-- ВЫБРАННЫЙ ОТРЫВОК --

Лев Бакст. Эскиз костюма к балету «Послеполуденный отдых фавна». 1912.
В Германии жизнь симфонической поэмы на рубеже веков завершает мастер приключенческого жанра в музыке Рихард Штраус, который написал семь удивительных поэм-историй по мотивам литературной классики (от «Дон Кихота» Сервантеса и «Дон Жуана» Ленау до «Заратустры» Ницше) — еще более театрально броских и повествовательно буквальных, чем их предшественницы, с невероятных размеров и разнообразия оркестром, с мощными по-вагнеровски тутти и по-венски сладостными мелодиями (как будто Рихард Штраус соединил несоединимое — наследие Рихарда Вагнера и Иоганна Штрауса), с блеющими баранами в «Дон Кихоте» и Заратустрой, танцующим венский садовый вальс.
Две «настоящие» симфонии Рихарда Штрауса — Альпийская и Домашняя, по сути, тоже симфонические поэмы, хотя и многочастные. Обе — буквально положенное на музыку расписание, поскольку телефонных книг тогда еще не было, а если бы и были, он бы их тоже утилизировал. Домашняя — один день из жизни семьи самого композитора, Альпийская — сутки, проведенные в горах, в 24 эпизодах с уточняющими названиями и определенными локациями.

-- ЗАПИСАННЫЕ ДАННЫЕ --
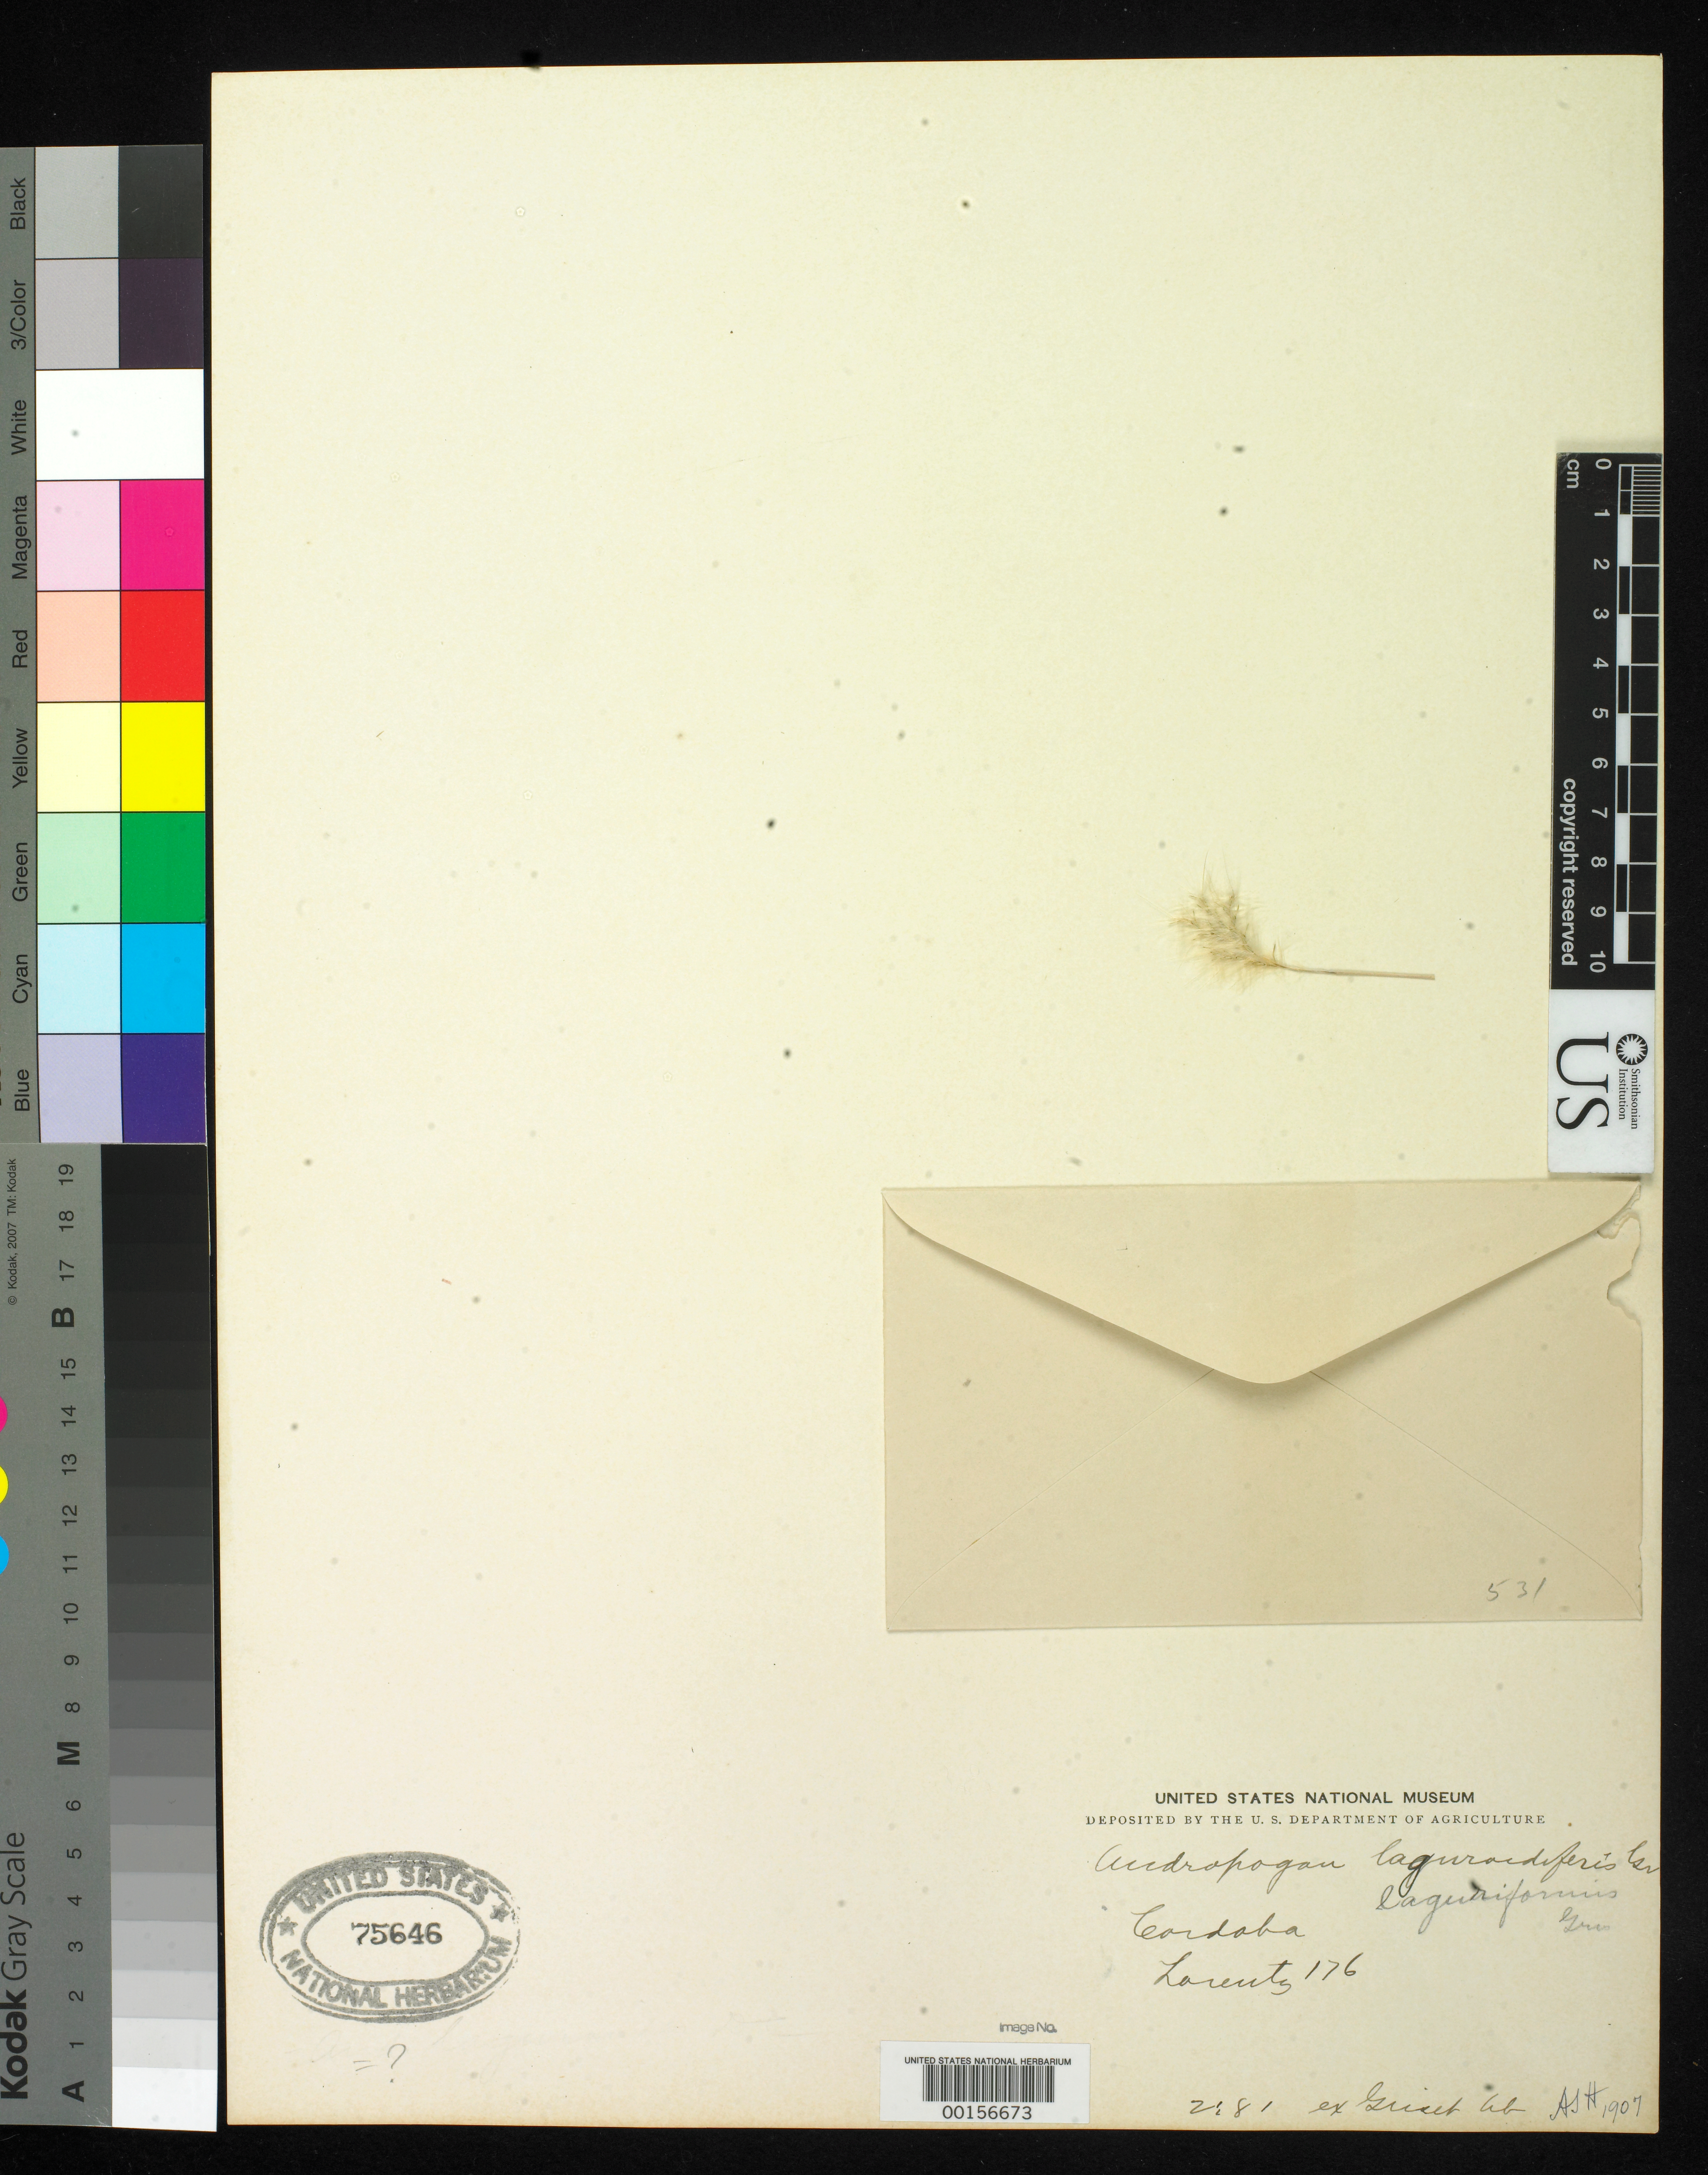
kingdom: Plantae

-- ЗАДАНИЕ 1 --
Сколько эпизодов в Альпийской симфонии, если верить отрывку о Рихарде Штраусе?
-- ЗАДАНИЕ 2 --
Почему, согласно отрывку о Рихарде Штраусе, композитор будто бы «соединил несоединимое»? Ответьте одним-двумя предложениями.
-- ЗАДАНИЕ 3 --
Продолжите отрывок о симфонических поэмах Рихарда Штрауса с того места, где он заканчивается.

-- ОЖИДАЕМЫЙ ОТВЕТ 1 --
В Альпийской симфонии 24 эпизода.

-- ОЖИДАЕМЫЙ ОТВЕТ 2 --
В его поэмах мощные тутти в духе Вагнера соседствуют со сладостными мелодиями в венском духе. Так Штраус объединил наследие Рихарда Вагнера и Иоганна Штрауса.

-- ОЖИДАЕМЫЙ ОТВЕТ 3 --
Еще один особый путь
В России программную симфоническую пьесу практически одновременно с предшественником Листа Берлиозом придумал Глинка. Его «Вальс-фантазия», «Камаринская», испанские увертюры — перекличка с ландшафтами природы и культуры, только не в форме традиционной симфонии, а в виде одночастной музыкальной картины. По следам Глинки культ программной музыки исповедует «Могучая кучка», для которой Берлиоз — кумир и пророк. Русская симфоническая хрестоматия второй половины века — это Увертюра на три русские народные песни Балакирева, «В Средней Азии» Бородина, «Садко» Римского-Корсакова, «Ночь на Лысой горе» Мусоргского, «Стенька Разин» Глазунова. Везде — густая взвесь фольклора, экзотизма, поэтической сказки, фантастики и романтической музыкальной лексики, фразеологии, формы. Как, например, в «Шехерезаде» — русской версии вагнеровской «бесконечной мелодии», только плечистой и ажурной, протяжно-песенной, с будто замедленным в рапиде танцем под маской длинной оркестровой живописи.
Классические литературные и исторические сюжеты предпочитал Чайковский («Ромео и Джульетта», «Гамлет», «Франческа», «Манфред», «1812 год»). При этом у русских — как подданных империи и граждан мира — появляются не одни только русские темы: русский романтический симфонизм — это антология европейского национализма, и в ней есть Чешская увертюра Балакирева, Итальянское каприччио Чайковского, Испанское каприччио Римского-Корсакова (подобным коллекционированием национального и экзотического от Алжира до Дании увлекался параллельно Сен-Санс во Франции).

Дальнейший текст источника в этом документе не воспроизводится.